パーキンソン病における遺伝子-環境相互作用の手がかり
Nature Genetics
2009年2月2日
Clue to gene-environment interaction in Parkinson’s disease
なぜ金属マンガンへの曝露がパーキンソン病の危険因子であるのか、という点について1つの説明を示した論文が、Nature Genetics(電子版)に掲載される。
パーキンソン病は、重要な神経伝達物質であるドーパミンを産生するニューロンが消失することを特徴とする神経変性疾患で、その結果として、振戦(ふるえ)、筋強剛やその他の関連した症状があらわれる。これまでの研究では、パーキンソン病患者の一部で、いくつかの遺伝子の変異が同定されていたが、その相互のつながりは判明していなかった。

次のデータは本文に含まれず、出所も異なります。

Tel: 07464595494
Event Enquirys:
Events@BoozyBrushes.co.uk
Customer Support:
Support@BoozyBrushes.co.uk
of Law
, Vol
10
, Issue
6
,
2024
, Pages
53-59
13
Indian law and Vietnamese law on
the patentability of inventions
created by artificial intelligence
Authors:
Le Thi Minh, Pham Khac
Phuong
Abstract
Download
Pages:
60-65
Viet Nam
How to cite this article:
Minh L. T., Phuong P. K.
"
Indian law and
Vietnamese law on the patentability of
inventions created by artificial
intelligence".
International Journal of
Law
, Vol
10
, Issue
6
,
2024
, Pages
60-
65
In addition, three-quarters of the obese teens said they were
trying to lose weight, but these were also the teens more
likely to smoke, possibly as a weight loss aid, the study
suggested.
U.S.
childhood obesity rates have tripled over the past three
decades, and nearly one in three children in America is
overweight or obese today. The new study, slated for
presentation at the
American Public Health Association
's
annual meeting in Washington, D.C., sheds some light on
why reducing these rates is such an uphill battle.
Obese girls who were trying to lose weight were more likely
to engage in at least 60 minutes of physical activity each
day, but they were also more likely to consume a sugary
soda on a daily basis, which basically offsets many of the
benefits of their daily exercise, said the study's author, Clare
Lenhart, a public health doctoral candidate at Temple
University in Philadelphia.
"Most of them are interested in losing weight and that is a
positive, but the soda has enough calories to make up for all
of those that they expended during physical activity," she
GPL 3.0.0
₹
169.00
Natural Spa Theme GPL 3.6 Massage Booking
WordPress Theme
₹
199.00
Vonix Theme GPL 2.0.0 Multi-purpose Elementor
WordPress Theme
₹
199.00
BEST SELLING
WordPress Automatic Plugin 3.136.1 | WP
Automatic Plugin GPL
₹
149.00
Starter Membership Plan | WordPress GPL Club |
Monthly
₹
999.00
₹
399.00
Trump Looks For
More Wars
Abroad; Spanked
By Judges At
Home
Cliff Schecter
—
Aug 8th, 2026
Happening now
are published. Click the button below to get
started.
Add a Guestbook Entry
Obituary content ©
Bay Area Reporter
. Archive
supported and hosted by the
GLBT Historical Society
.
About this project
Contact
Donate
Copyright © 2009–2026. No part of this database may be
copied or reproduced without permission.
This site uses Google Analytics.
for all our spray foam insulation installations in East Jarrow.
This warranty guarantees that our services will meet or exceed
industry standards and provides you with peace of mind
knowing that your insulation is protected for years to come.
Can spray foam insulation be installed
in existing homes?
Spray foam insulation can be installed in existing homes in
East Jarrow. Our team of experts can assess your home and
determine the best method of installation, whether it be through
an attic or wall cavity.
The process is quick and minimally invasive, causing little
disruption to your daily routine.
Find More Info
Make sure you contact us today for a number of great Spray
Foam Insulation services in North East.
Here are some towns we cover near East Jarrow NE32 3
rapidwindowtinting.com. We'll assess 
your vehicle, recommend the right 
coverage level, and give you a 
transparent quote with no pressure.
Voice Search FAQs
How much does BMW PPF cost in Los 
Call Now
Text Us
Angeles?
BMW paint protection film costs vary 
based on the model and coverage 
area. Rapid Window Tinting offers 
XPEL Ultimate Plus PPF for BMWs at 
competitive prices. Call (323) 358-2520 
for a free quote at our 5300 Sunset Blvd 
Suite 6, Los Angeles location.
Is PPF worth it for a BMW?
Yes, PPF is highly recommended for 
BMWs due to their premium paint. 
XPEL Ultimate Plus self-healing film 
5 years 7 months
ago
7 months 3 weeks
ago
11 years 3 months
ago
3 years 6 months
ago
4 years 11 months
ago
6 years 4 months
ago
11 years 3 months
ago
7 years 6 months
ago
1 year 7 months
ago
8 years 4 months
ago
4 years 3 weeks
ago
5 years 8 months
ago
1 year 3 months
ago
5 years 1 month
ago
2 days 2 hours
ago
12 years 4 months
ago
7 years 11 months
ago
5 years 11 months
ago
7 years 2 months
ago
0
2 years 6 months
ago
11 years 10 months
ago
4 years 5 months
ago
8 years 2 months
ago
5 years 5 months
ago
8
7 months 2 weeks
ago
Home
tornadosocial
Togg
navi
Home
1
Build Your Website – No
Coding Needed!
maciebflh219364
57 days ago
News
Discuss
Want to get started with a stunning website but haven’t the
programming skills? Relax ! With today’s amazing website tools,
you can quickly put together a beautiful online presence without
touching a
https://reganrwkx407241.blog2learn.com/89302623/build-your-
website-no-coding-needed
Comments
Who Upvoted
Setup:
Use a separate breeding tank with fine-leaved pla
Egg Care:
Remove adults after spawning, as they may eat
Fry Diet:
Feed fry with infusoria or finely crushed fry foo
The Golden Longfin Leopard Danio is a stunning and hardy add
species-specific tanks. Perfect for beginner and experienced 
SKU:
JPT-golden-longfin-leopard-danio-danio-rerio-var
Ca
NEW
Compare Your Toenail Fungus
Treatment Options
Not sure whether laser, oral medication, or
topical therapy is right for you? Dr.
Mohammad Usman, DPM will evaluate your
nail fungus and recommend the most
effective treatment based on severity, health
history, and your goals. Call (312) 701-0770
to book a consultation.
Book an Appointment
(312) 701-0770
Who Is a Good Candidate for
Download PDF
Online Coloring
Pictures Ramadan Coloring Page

ホワイトヘッド生物医学研究所(米国マサチューセッツ州ケンブリッジ)のS Lindquistらは、酵母細胞を使った実験で、パーキンソン病に関連したタンパク質の1つであるα-シヌクレインを原因とする毒性が、別のパーキンソン病関連タンパク質ATP13A2の共発現によって抑制できることを実証し、この2つのタンパク質に関連した機能があるという考え方を示している。また、Lindquistらは、ラットの培養ニューロンでも、この遺伝的相互作用を観察した。ATP13A2は、金属輸送体の1つと推定されており、この研究チームは、ATP13A2をコードする遺伝子を欠損した酵母細胞のほうが、マンガンに対する感受性が高いことを明らかにした。
マンガンへの曝露は、パーキンソン病の既知の危険因子であるため、今回の研究によって、ATP13A2、α-シヌクレインまたはこの経路に含まれる他のタンパク質をコードする遺伝子に変異のある者は、特にマンガン毒性に対する感受性が高いという可能性が示された。